- _Estratto fornito_
* * *
L'"area Draghi" se non a un campo da calcio assomiglia ad campo da calcetto. Affollatissimo però. Dove Di Maio si presenta capitano di una squadra che bascula pericolosamente tra le sontuose campagne acquisti del Paris Saint Germain e l'improvvisazione del Borgorosso Football Club del film di Alberto Sordi. Certo, conforta il fatto che, di quest' immaginifica compagine, presidente sia lo stesso premier Draghi, sponsor benedicente il Capo dello Stato Mattarella e allenatore in campo un Silvio Berlusconi ancora una volta sfuggito al crudele destino da umarell davanti al cantiere della politica.
* * *
- _Blocco dati_
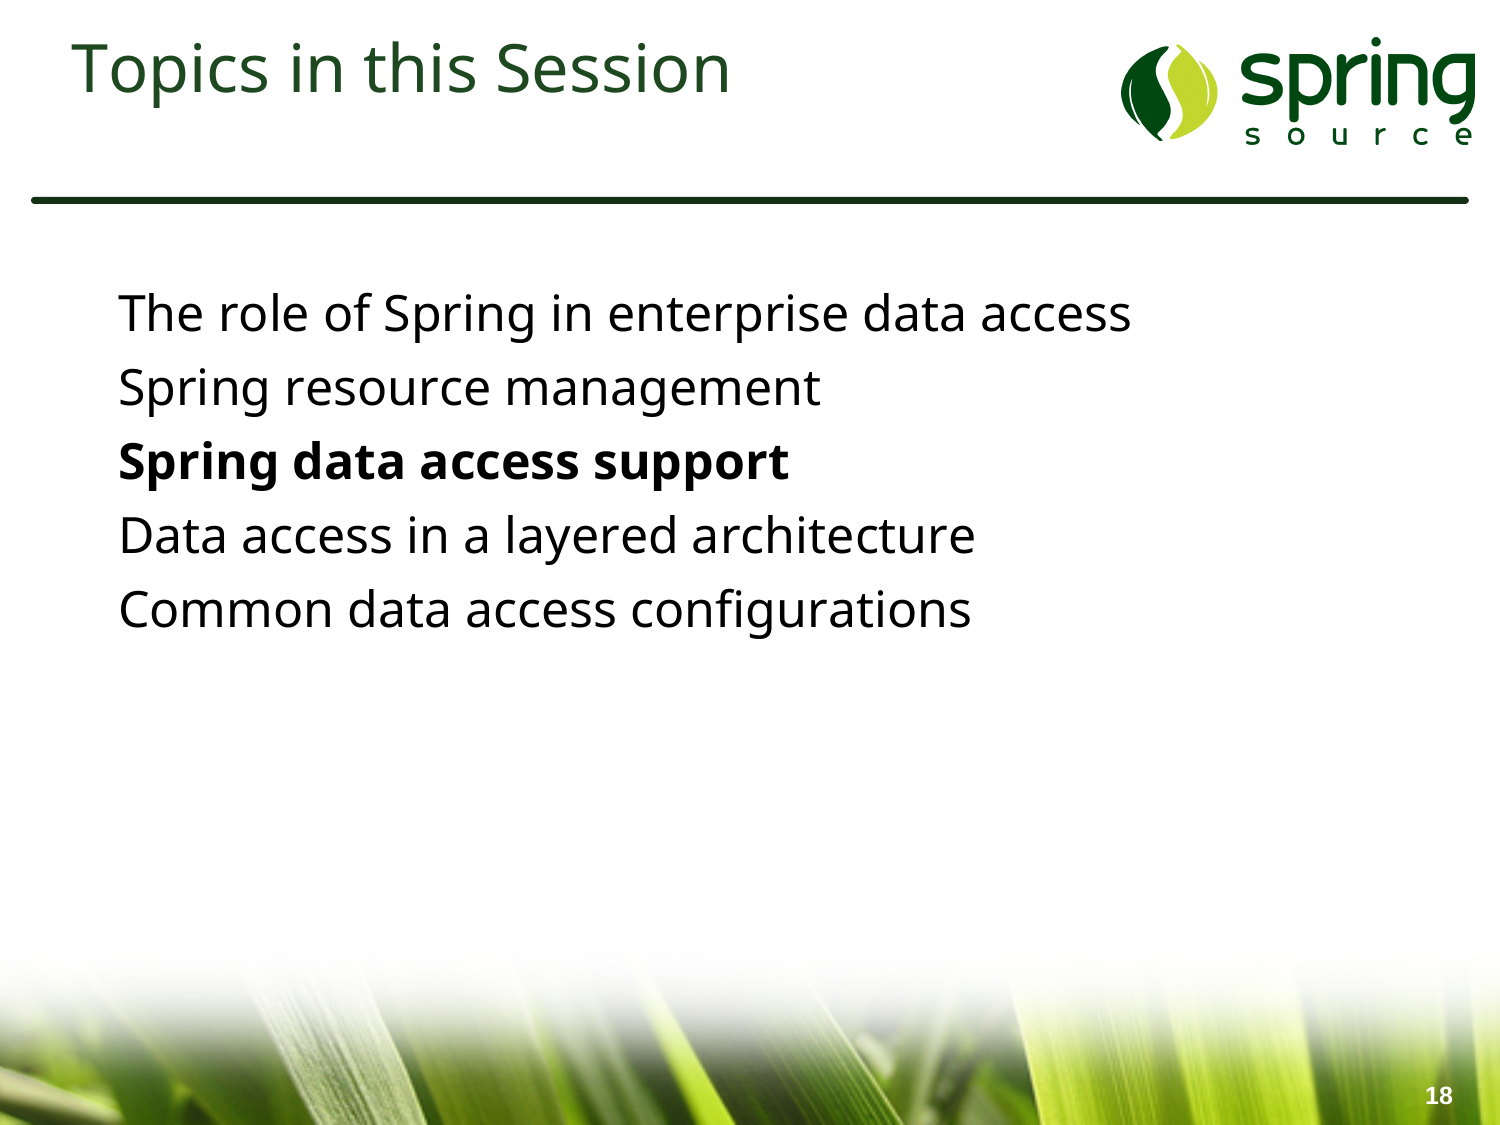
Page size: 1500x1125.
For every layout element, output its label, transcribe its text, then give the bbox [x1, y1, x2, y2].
* * *
- _Compito scritto_
Quali persone sono nominate nell'estratto? Elencale tutte. I dati qui non hanno alcun ruolo.

- _Soluzione proposta_
Draghi, Di Maio, Alberto Sordi, Mattarella, Silvio Berlusconi